Under nuclear sharing arrangements, the United States still deploys an estimated 180 to 200 tactical nuclear weapons in Belgium, Germany, Italy, the Netherlands, and Turkey. Büchel Air Base in Germany probably hosts 10 to 20 of these weapons. Some of the B61 gravity bombs deployed in Europe would be delivered by host-country aircraft in times of war.

The German government repeatedly has stated that it intends to keep nuclear-capable Tornado aircraft in service at least until 2020, but has so far refused to give a specific date when the planes will be phased out. The successor aircraft, called the Eurofighter, is not nuclear capable; and the government, in a Feb. 29 response to questions from Parliament, said it “has not examined the suitability of the Eurofighter/Typhoon as a nuclear weapons delivery system.”

The German Foreign Office reacted to the news reports by stating that Foreign Minister Guido Westerwelle and the rest of the government “continue to work towards a reduction and withdrawal of substrategic weapons in Germany.”

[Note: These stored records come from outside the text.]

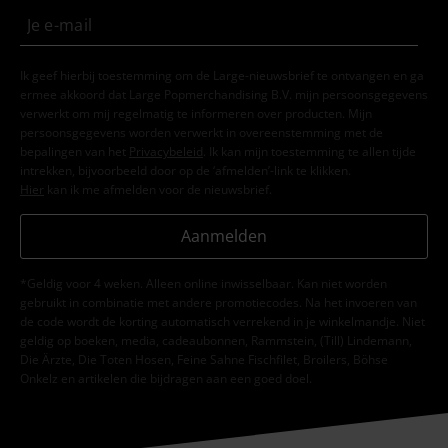
Ik geef hierbij toestemming om de Large-nieuwsbrief te ontvangen en ga
ermee akkoord dat Large Popmerchandising B.V. mijn persoonsgegevens
verwerkt om mij regelmatig te informeren over producten. Mijn
persoonsgegevens worden verwerkt in overeenstemming met de
bepalingen van het
Privacybeleid
. Ik kan mijn toestemming te allen tijde
intrekken, bijvoorbeeld door op de ‘afmelden’-link te klikken.
Hier
kan ik me afmelden voor de nieuwsbrief.
Aanmelden
*Geldig voor 4 weken. Alleen online inwisselbaar. Kan niet worden
gebruikt in combinatie met andere promotiecodes. Na het invoeren van
de code wordt de korting automatisch verrekend in je winkelmandje. Niet
geldig op boeken, media, cadeaubonnen, Rammstein, (Till) Lindemann,
Die Ärzte, Die Toten Hosen, Feine Sahne Fischfilet, Broilers, Böhse
Onkelz en artikelen die bijdragen aan een goed doel.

It appears that the report in the Berliner Zeitung was based on an article by Karl-Heinz Kamp in the September/October issue of the German journal Internationale Politik. Kamp, who teaches at the NATO Defense College in Rome, argues in the journal that it would cost Germany 250 million euros to keep the Tornado flying in its nuclear role until 2024. The Berliner Zeitung article quotes Kamp and uses the same figures that he does, but does not indicate if its figures came from him.

 

This story is adapted from an article by Oliver Meier on Arms Control Now, the blog of the Arms Control Association.